THE TASK
Reproduce each of the lines below word for word, omitting the pictures from your answer.

RECORDS PROVIDED
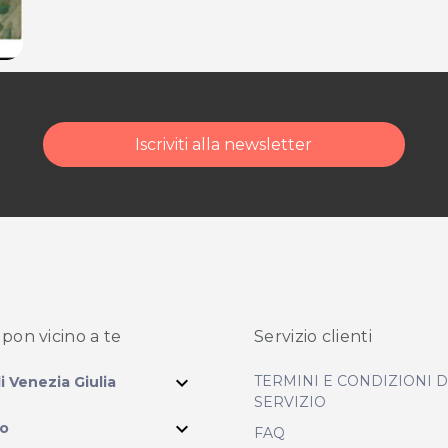
Iscriviti alla newsletter
pon vicino
a te
Servizio clienti
expand_more
TERMINI E CONDIZIONI 
li Venezia Giulia
SERVIZIO
expand_more
io
FAQ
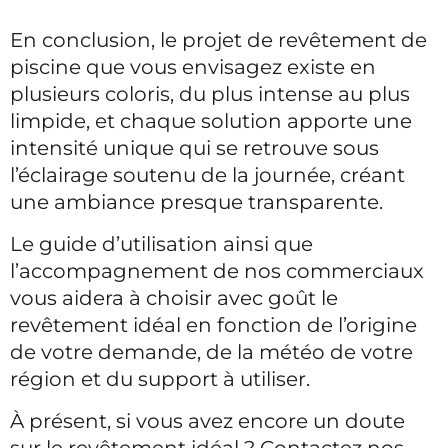
En conclusion, le projet de revêtement de
piscine que vous envisagez existe en
plusieurs coloris, du plus intense au plus
limpide, et chaque solution apporte une
intensité unique qui se retrouve sous
l’éclairage soutenu de la journée, créant
une ambiance presque transparente.
Le guide d’utilisation ainsi que
l’accompagnement de nos commerciaux
vous aidera à choisir avec goût le
revêtement idéal en fonction de l’origine
de votre demande, de la météo de votre
région et du support à utiliser.
À présent, si vous avez encore un doute
sur le revêtement idéal ? Contactez nos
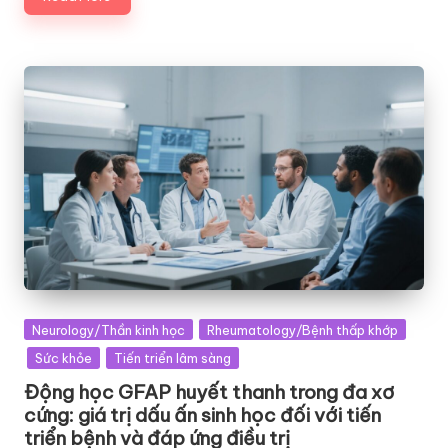
Posted
Neurology/Thần kinh học
Rheumatology/Bệnh thấp khớp
in
Sức khỏe
Tiến triển lâm sàng
Động học GFAP huyết thanh trong đa xơ
cứng: giá trị dấu ấn sinh học đối với tiến
triển bệnh và đáp ứng điều trị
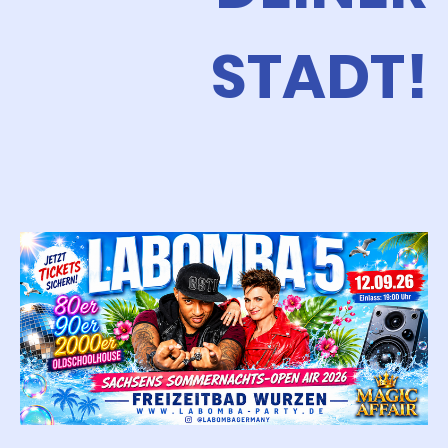
STADT!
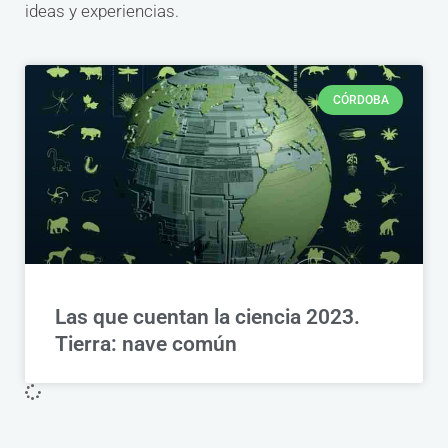
ideas y experiencias.
CÓRDOBA
Las que cuentan la ciencia 2023.
Tierra: nave común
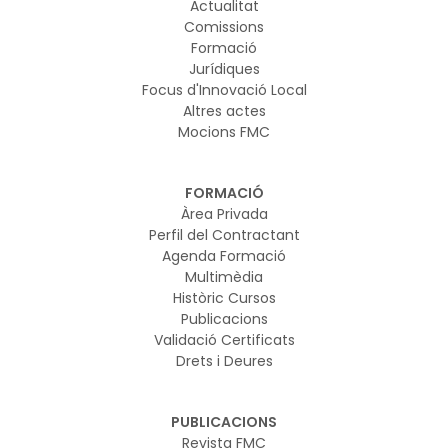
Actualitat
Comissions
Formació
Jurídiques
Focus d'Innovació Local
Altres actes
Mocions FMC
FORMACIÓ
Àrea Privada
Perfil del Contractant
Agenda Formació
Multimèdia
Històric Cursos
Publicacions
Validació Certificats
Drets i Deures
PUBLICACIONS
Revista FMC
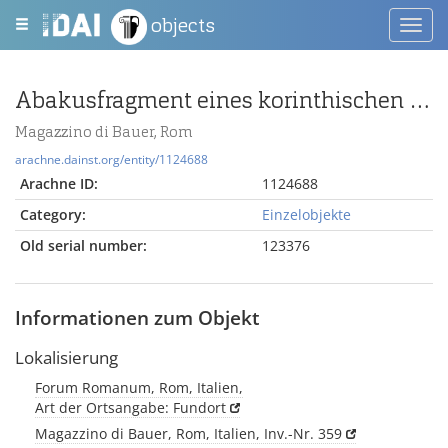
objects
Toggl
navig
Abakusfragment eines korinthischen Kapitells
Magazzino di Bauer, Rom
arachne.dainst.org/entity/1124688
Arachne ID:
1124688
Category:
Einzelobjekte
Old serial number:
123376
Informationen zum Objekt
Lokalisierung
Forum Romanum, Rom, Italien,
Art der Ortsangabe: Fundort
Magazzino di Bauer, Rom, Italien, Inv.-Nr. 359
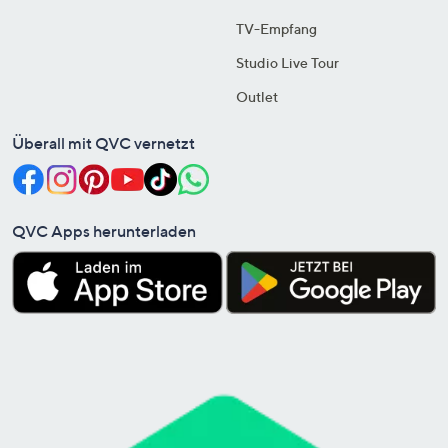
TV-Empfang
Studio Live Tour
Outlet
Überall mit QVC vernetzt
QVC Apps herunterladen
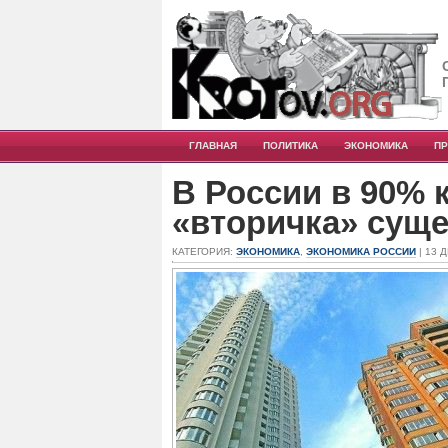
ГЛАВНАЯ
ПОЛИТИКА
ЭКОНОМИКА
П
В России в 90% 
«вторичка» сущ
КАТЕГОРИЯ:
ЭКОНОМИКА
,
ЭКОНОМИКА РОССИИ
| 13 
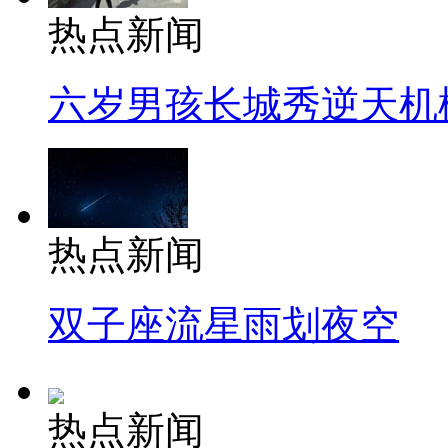
热点新闻
六岁男孩长城秀逆天机
热点新闻
双子座流星雨划夜空
热点新闻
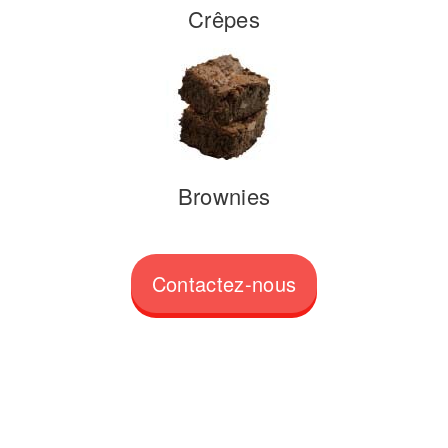
Crêpes
Brownies
Contactez-nous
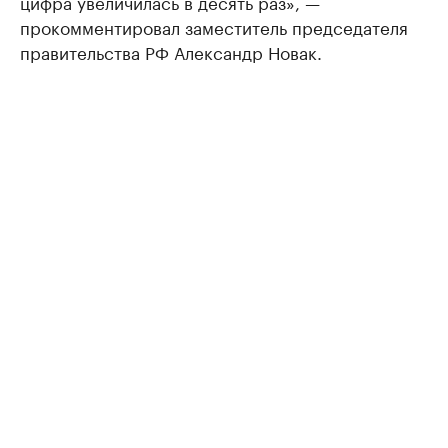
цифра увеличилась в десять раз», —
прокомментировал заместитель председателя
правительства РФ Александр Новак.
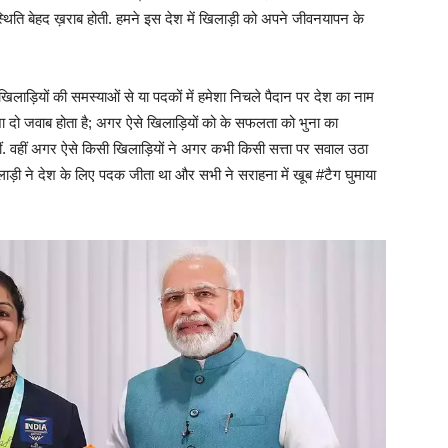
िति बेहद ख़राब होती. हमने इस देश में खिलाड़ी को अपने जीवनयापन के
खिलाड़ियों की समस्याओं से या पदकों में हमेशा निचले पैदान पर देश का नाम
 दो जवाब होता है; अगर ऐसे खिलाड़ियों को के सफलता को भुना का
ीं. वहीं अगर ऐसे किसी खिलाड़ियों ने अगर कभी किसी सत्ता पर सवाल उठा
लाड़ी ने देश के लिए पदक जीता था और सभी ने सराहना में खूब #टैग घुमाया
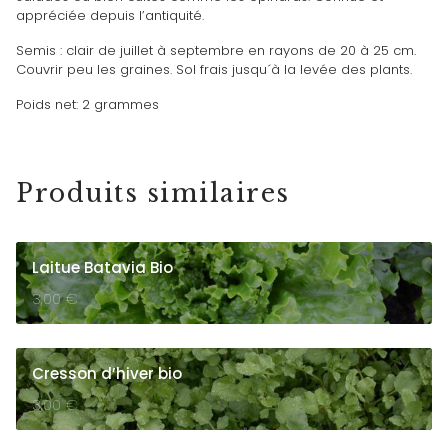
appréciée depuis l’antiquité.
Semis : clair de juillet à septembre en rayons de 20 à 25 cm.
Couvrir peu les graines. Sol frais jusqu´à la levée des plants.
Poids net: 2 grammes
Produits similaires
Laitue Batavia Bio
3,00
€
Cresson d’hiver bio
3,00
€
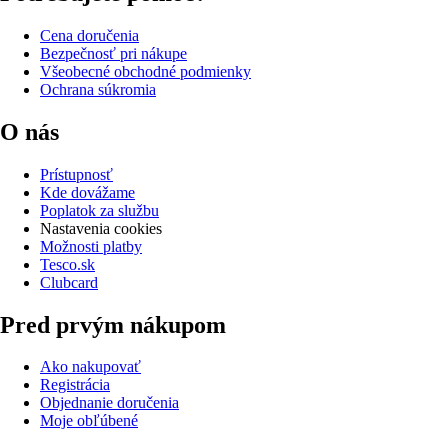
Cena doručenia
Bezpečnosť pri nákupe
Všeobecné obchodné podmienky
Ochrana súkromia
O nás
Prístupnosť
Kde dovážame
Poplatok za službu
Nastavenia cookies
Možnosti platby
Tesco.sk
Clubcard
Pred prvým nákupom
Ako nakupovať
Registrácia
Objednanie doručenia
Moje obľúbené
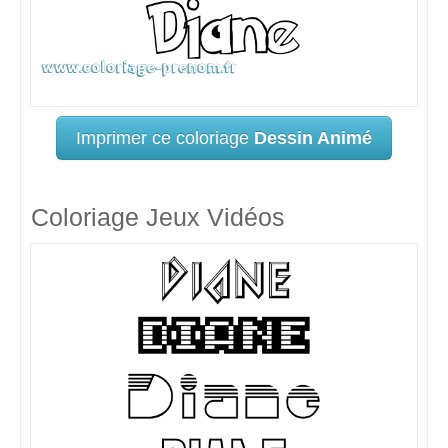
Imprimer ce coloriage
Dessin Animé
Coloriage Jeux Vidéos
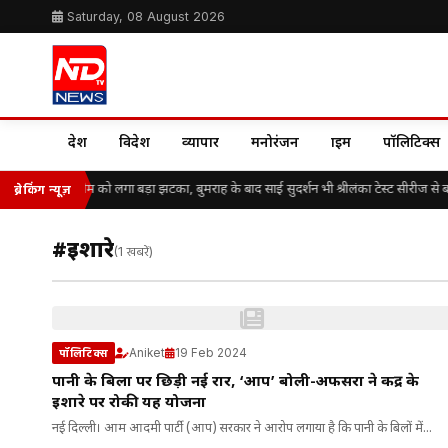
Saturday, 08 August 2026
देश
विदेश
व्यापार
मनोरंजन
क्राइम
पॉलिटिक्स
भारतीय क्रिकेट टीम को लगा बड़ा झटका, बुमराह के बाद साई सुदर्शन भी श्रीलंका टेस्ट सीरीज से ब
ब्रेकिंग न्यूज़
#इशारे
(1 खबरें)
Aniket
19 Feb 2024
पॉलिटिक्स
पानी के बिलों पर छिड़ी नई रार, ‘आप’ बोली-अफसरों ने केंद्र के
इशारे पर रोकी यह योजना
नई दिल्ली। आम आदमी पार्टी (आप) सरकार ने आरोप लगाया है कि पानी के बिलों में...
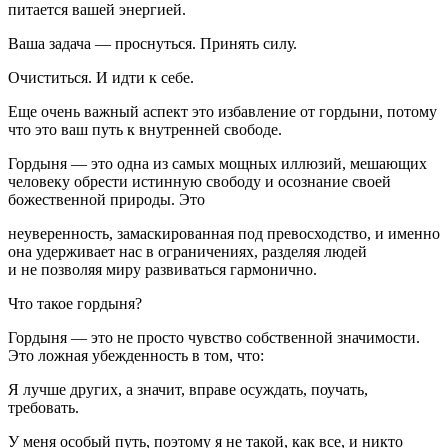
питается вашей энергией.
Ваша задача — проснуться. Принять силу.
Очиститься. И идти к себе.
Еще очень важный аспект это избавление от гордыни, потому
что это ваш путь к внутренней свободе.
Гордыня — это одна из самых мощных иллюзий, мешающих
человеку обрести истинную свободу и осознание своей
божественной природы. Это
неуверенность, замаскированная под превосходство, и именно
она удерживает нас в ограничениях, разделяя людей
и не позволяя миру развиваться гармонично.
Что такое гордыня?
Гордыня — это не просто чувство собственной значимости.
Это ложная убежденность в том, что:
Я лучше других, а значит, вправе осуждать, поучать,
требовать.
У меня особый путь, поэтому я не такой, как все, и никто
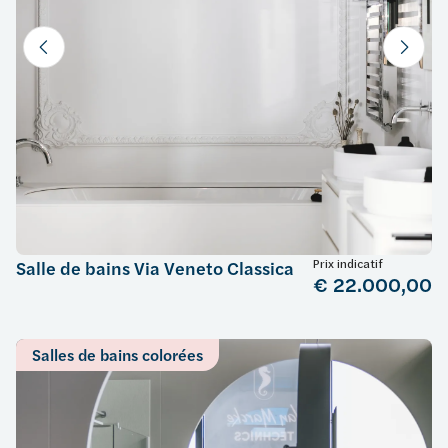
Prix indicatif
Salle de bains Via Veneto Classica
€ 22.000,00
Salles de bains colorées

TASK RESULT
Iscriviti alla newsletter
pon vicino
a te
Servizio clienti
expand_more
TERMINI E CONDIZIONI 
li Venezia Giulia
SERVIZIO
expand_more
io
FAQ
En conclusion, le projet de revêtement de
piscine que vous envisagez existe en
plusieurs coloris, du plus intense au plus
limpide, et chaque solution apporte une
intensité unique qui se retrouve sous
l’éclairage soutenu de la journée, créant
une ambiance presque transparente.
Le guide d’utilisation ainsi que
l’accompagnement de nos commerciaux
vous aidera à choisir avec goût le
revêtement idéal en fonction de l’origine
de votre demande, de la météo de votre
région et du support à utiliser.
À présent, si vous avez encore un doute
sur le revêtement idéal ? Contactez nos
Posted
Neurology/Thần kinh học
Rheumatology/Bệnh thấp khớp
in
Sức khỏe
Tiến triển lâm sàng
Động học GFAP huyết thanh trong đa xơ
cứng: giá trị dấu ấn sinh học đối với tiến
triển bệnh và đáp ứng điều trị
STADT!
ideas y experiencias.
CÓRDOBA
Las que cuentan la ciencia 2023.
Tierra: nave común
Actualitat
Comissions
Formació
Jurídiques
Focus d'Innovació Local
Altres actes
Mocions FMC
FORMACIÓ
Àrea Privada
Perfil del Contractant
Agenda Formació
Multimèdia
Històric Cursos
Publicacions
Validació Certificats
Drets i Deures
PUBLICACIONS
Revista FMC
objects
Toggl
navig
Abakusfragment eines korinthischen Kapitells
Magazzino di Bauer, Rom
arachne.dainst.org/entity/1124688
Arachne ID:
1124688
Category:
Einzelobjekte
Old serial number:
123376
Informationen zum Objekt
Lokalisierung
Forum Romanum, Rom, Italien,
Art der Ortsangabe: Fundort
Magazzino di Bauer, Rom, Italien, Inv.-Nr. 359
TV-Empfang
Studio Live Tour
Outlet
Überall mit QVC vernetzt
QVC Apps herunterladen
ГЛАВНАЯ
ПОЛИТИКА
ЭКОНОМИКА
П
В России в 90% 
«вторичка» сущ
КАТЕГОРИЯ:
ЭКОНОМИКА
,
ЭКОНОМИКА РОССИИ
| 13 
热点新闻
六岁男孩长城秀逆天机
热点新闻
双子座流星雨划夜空
热点新闻
Crêpes
Brownies
Contactez-nous
цифра увеличилась в десять раз», —
прокомментировал заместитель председателя
правительства РФ Александр Новак.
िति बेहद ख़राब होती. हमने इस देश में खिलाड़ी को अपने जीवनयापन के
खिलाड़ियों की समस्याओं से या पदकों में हमेशा निचले पैदान पर देश का नाम
 दो जवाब होता है; अगर ऐसे खिलाड़ियों को के सफलता को भुना का
ीं. वहीं अगर ऐसे किसी खिलाड़ियों ने अगर कभी किसी सत्ता पर सवाल उठा
लाड़ी ने देश के लिए पदक जीता था और सभी ने सराहना में खूब #टैग घुमाया
appréciée depuis l’antiquité.
Semis : clair de juillet à septembre en rayons de 20 à 25 cm.
Couvrir peu les graines. Sol frais jusqu´à la levée des plants.
Poids net: 2 grammes
Produits similaires
Laitue Batavia Bio
3,00
€
Cresson d’hiver bio
3,00
€
Cena doručenia
Bezpečnosť pri nákupe
Všeobecné obchodné podmienky
Ochrana súkromia
O nás
Prístupnosť
Kde dovážame
Poplatok za službu
Nastavenia cookies
Možnosti platby
Tesco.sk
Clubcard
Pred prvým nákupom
Ako nakupovať
Registrácia
Objednanie doručenia
Moje obľúbené
Imprimer ce coloriage
Dessin Animé
Coloriage Jeux Vidéos
Saturday, 08 August 2026
देश
विदेश
व्यापार
मनोरंजन
क्राइम
पॉलिटिक्स
भारतीय क्रिकेट टीम को लगा बड़ा झटका, बुमराह के बाद साई सुदर्शन भी श्रीलंका टेस्ट सीरीज से ब
ब्रेकिंग न्यूज़
#इशारे
(1 खबरें)
Aniket
19 Feb 2024
पॉलिटिक्स
पानी के बिलों पर छिड़ी नई रार, ‘आप’ बोली-अफसरों ने केंद्र के
इशारे पर रोकी यह योजना
नई दिल्ली। आम आदमी पार्टी (आप) सरकार ने आरोप लगाया है कि पानी के बिलों में...
питается вашей энергией.
Ваша задача — проснуться. Принять силу.
Очиститься. И идти к себе.
Еще очень важный аспект это избавление от гордыни, потому
что это ваш путь к внутренней свободе.
Гордыня — это одна из самых мощных иллюзий, мешающих
человеку обрести истинную свободу и осознание своей
божественной природы. Это
неуверенность, замаскированная под превосходство, и именно
она удерживает нас в ограничениях, разделяя людей
и не позволяя миру развиваться гармонично.
Что такое гордыня?
Гордыня — это не просто чувство собственной значимости.
Это ложная убежденность в том, что:
Я лучше других, а значит, вправе осуждать, поучать,
требовать.
У меня особый путь, поэтому я не такой, как все, и никто
Prix indicatif
Salle de bains Via Veneto Classica
€ 22.000,00
Salles de bains colorées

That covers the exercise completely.